At first, during his periods of wakefulness, he found it hard to believe that keeping the secret of the nova had really been necessary. Surely few if any villagers would have gone so far as to kill themselves! Some of the men in the dreams shared this opinion. “Human beings have instincts that enable them to survive and adapt under almost any conditions,” they insisted. “We owe these people the truth! Though some may not prove able to take it, the majority will.”

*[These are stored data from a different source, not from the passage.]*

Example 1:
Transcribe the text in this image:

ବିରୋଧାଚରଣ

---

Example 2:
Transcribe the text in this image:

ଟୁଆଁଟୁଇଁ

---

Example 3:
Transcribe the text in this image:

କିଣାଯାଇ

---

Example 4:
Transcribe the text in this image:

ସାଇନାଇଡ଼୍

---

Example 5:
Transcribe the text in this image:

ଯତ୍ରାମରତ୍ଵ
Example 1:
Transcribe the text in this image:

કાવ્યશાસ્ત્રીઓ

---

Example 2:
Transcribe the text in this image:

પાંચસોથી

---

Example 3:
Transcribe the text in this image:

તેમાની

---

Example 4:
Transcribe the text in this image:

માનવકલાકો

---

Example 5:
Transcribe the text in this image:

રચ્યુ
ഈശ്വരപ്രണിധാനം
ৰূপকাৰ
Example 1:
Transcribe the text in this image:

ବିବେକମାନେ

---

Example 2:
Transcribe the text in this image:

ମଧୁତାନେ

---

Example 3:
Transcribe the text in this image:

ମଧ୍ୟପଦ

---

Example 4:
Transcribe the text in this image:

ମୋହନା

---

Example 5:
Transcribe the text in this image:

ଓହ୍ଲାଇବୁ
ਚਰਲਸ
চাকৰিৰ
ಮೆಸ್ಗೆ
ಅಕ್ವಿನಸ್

“You’re missing the point,” others replied. “Of course they could survive physically, but their morale would be destroyed; suicide’s just an extreme expression of the feeling almost everyone would share. And instinct wouldn’t help in this case. To remain human here, we’ve got to
defy
instinct. People’s instinct tells them that water that tastes pure is safe; it’s mere training that stops them from drinking it. The shock of knowing about the nova would strip away their protective training, at least temporarily. And if they turned to instinct—the instinct that would let them drink the water and perhaps even adapt to a diet of native plants, as we expect to adapt the embryonic animals we’ve brought for beasts of burden—their children would suffer irrevocable brain damage. They’d survive, all right, but at the expense of generations yet unborn.”

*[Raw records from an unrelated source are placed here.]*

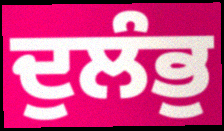
ਦੁਲੰਭੁ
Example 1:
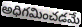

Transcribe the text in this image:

అధిగమించడమే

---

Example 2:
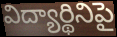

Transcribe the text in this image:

విద్యార్థినిపై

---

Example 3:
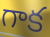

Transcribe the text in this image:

గాక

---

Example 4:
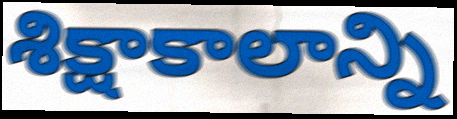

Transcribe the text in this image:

శిక్షాకాలాన్ని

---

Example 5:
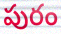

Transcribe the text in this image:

పురం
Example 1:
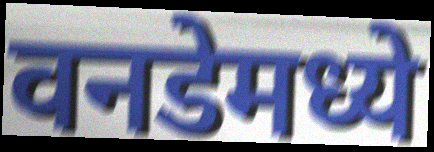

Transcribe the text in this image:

वनडेमध्ये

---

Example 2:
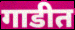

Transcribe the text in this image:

गाडीत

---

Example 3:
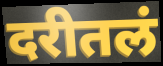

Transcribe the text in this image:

दरीतलं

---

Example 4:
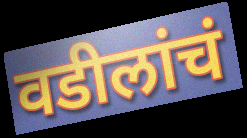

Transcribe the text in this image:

वडीलांचं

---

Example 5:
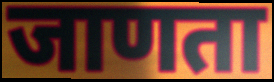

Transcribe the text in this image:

जाणता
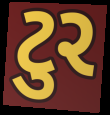
ટુર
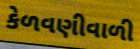
કેળવણીવાળી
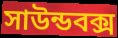
সাউন্ডবক্স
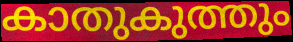
കാതുകുത്തും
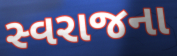
સ્વરાજના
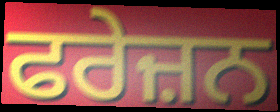
ਫਰੇਜ਼ਨ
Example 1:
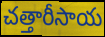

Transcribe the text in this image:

చత్తారీసాయ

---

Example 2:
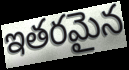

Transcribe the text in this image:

ఇతరమైన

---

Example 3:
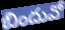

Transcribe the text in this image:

బిందువో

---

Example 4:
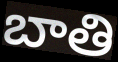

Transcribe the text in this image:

బాతి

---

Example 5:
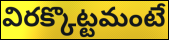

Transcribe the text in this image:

విరక్కొట్టమంటే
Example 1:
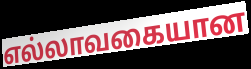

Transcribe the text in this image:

எல்லாவகையான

The First Scholar understood that. He knew that no evil was worse than extinction of the human race, and though dissidents reminded him that at certain points in the Six Worlds’ history similar arguments had been invalidated, he knew such an analogy was false. There’d once been a time when his ancestors had claimed that abridging people’s rights in order to prevent overpopulation of the mother world was essential to survival, but it had not been essential at all. On the contrary, voluntary reduction of the birth rate had worked very well, for if the mother world hadn’t become overpopulated to some degree, interstellar travel would never have been developed—and in that case, nobody would have escaped the nova. This was different, for this was a matter not of how future humans would handle their problems, but of the terrible possibility that the next generation would be subhuman. Such a risk couldn’t be taken. Moreover, he began to see other reasons why keeping the secret was important to the success of his plan.